**PROBLEM:**
In this exercise, reproduce all the entries that follow exactly.
--- DATASET EXTRACT ---
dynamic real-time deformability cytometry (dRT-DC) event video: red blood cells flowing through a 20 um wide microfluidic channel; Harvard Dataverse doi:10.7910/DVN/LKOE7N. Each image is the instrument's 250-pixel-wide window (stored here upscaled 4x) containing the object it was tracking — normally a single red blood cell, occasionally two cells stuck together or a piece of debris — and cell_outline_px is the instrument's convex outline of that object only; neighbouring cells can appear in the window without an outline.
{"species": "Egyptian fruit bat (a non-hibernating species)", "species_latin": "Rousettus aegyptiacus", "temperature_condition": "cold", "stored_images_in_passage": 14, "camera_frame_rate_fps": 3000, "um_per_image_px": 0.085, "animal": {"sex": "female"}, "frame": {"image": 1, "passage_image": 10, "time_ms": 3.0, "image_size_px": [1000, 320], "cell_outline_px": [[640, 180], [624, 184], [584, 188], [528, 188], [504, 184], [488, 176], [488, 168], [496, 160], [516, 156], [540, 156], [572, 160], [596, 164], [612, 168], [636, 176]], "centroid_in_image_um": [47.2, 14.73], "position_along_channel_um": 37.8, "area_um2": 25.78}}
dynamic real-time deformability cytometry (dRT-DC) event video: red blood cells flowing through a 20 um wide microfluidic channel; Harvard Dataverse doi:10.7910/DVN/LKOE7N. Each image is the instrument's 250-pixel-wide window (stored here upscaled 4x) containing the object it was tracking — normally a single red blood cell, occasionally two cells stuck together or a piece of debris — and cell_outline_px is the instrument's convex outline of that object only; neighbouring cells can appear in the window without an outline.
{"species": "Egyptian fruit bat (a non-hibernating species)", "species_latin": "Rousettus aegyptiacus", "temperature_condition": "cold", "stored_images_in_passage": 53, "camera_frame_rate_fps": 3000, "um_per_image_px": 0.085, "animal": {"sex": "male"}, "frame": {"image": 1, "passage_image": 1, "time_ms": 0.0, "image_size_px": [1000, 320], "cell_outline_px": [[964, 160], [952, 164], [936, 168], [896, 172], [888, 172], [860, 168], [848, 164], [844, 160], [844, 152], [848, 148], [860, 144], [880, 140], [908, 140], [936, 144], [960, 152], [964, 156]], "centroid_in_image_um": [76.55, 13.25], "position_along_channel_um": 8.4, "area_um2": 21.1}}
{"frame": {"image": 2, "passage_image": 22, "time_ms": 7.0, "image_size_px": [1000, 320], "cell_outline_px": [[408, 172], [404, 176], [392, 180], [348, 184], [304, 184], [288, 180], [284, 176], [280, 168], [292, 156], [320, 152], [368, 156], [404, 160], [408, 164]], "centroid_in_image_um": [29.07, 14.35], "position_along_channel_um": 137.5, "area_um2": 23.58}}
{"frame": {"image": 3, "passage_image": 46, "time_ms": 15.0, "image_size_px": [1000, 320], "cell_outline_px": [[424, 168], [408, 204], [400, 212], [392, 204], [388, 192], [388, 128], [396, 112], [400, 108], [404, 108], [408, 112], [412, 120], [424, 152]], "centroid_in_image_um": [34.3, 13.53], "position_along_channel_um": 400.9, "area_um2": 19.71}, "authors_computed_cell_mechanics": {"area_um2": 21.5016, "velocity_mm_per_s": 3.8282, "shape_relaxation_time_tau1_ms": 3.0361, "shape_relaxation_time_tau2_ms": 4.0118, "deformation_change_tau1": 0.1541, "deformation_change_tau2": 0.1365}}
---
**ANSWER TO THIS TASK:**
dynamic real-time deformability cytometry (dRT-DC) event video: red blood cells flowing through a 20 um wide microfluidic channel; Harvard Dataverse doi:10.7910/DVN/LKOE7N. Each image is the instrument's 250-pixel-wide window (stored here upscaled 4x) containing the object it was tracking — normally a single red blood cell, occasionally two cells stuck together or a piece of debris — and cell_outline_px is the instrument's convex outline of that object only; neighbouring cells can appear in the window without an outline.
{"species": "Egyptian fruit bat (a non-hibernating species)", "species_latin": "Rousettus aegyptiacus", "temperature_condition": "cold", "stored_images_in_passage": 14, "camera_frame_rate_fps": 3000, "um_per_image_px": 0.085, "animal": {"sex": "female"}, "frame": {"image": 1, "passage_image": 10, "time_ms": 3.0, "image_size_px": [1000, 320], "cell_outline_px": [[640, 180], [624, 184], [584, 188], [528, 188], [504, 184], [488, 176], [488, 168], [496, 160], [516, 156], [540, 156], [572, 160], [596, 164], [612, 168], [636, 176]], "centroid_in_image_um": [47.2, 14.73], "position_along_channel_um": 37.8, "area_um2": 25.78}}
dynamic real-time deformability cytometry (dRT-DC) event video: red blood cells flowing through a 20 um wide microfluidic channel; Harvard Dataverse doi:10.7910/DVN/LKOE7N. Each image is the instrument's 250-pixel-wide window (stored here upscaled 4x) containing the object it was tracking — normally a single red blood cell, occasionally two cells stuck together or a piece of debris — and cell_outline_px is the instrument's convex outline of that object only; neighbouring cells can appear in the window without an outline.
{"species": "Egyptian fruit bat (a non-hibernating species)", "species_latin": "Rousettus aegyptiacus", "temperature_condition": "cold", "stored_images_in_passage": 53, "camera_frame_rate_fps": 3000, "um_per_image_px": 0.085, "animal": {"sex": "male"}, "frame": {"image": 1, "passage_image": 1, "time_ms": 0.0, "image_size_px": [1000, 320], "cell_outline_px": [[964, 160], [952, 164], [936, 168], [896, 172], [888, 172], [860, 168], [848, 164], [844, 160], [844, 152], [848, 148], [860, 144], [880, 140], [908, 140], [936, 144], [960, 152], [964, 156]], "centroid_in_image_um": [76.55, 13.25], "position_along_channel_um": 8.4, "area_um2": 21.1}}
{"frame": {"image": 2, "passage_image": 22, "time_ms": 7.0, "image_size_px": [1000, 320], "cell_outline_px": [[408, 172], [404, 176], [392, 180], [348, 184], [304, 184], [288, 180], [284, 176], [280, 168], [292, 156], [320, 152], [368, 156], [404, 160], [408, 164]], "centroid_in_image_um": [29.07, 14.35], "position_along_channel_um": 137.5, "area_um2": 23.58}}
{"frame": {"image": 3, "passage_image": 46, "time_ms": 15.0, "image_size_px": [1000, 320], "cell_outline_px": [[424, 168], [408, 204], [400, 212], [392, 204], [388, 192], [388, 128], [396, 112], [400, 108], [404, 108], [408, 112], [412, 120], [424, 152]], "centroid_in_image_um": [34.3, 13.53], "position_along_channel_um": 400.9, "area_um2": 19.71}, "authors_computed_cell_mechanics": {"area_um2": 21.5016, "velocity_mm_per_s": 3.8282, "shape_relaxation_time_tau1_ms": 3.0361, "shape_relaxation_time_tau2_ms": 4.0118, "deformation_change_tau1": 0.1541, "deformation_change_tau2": 0.1365}}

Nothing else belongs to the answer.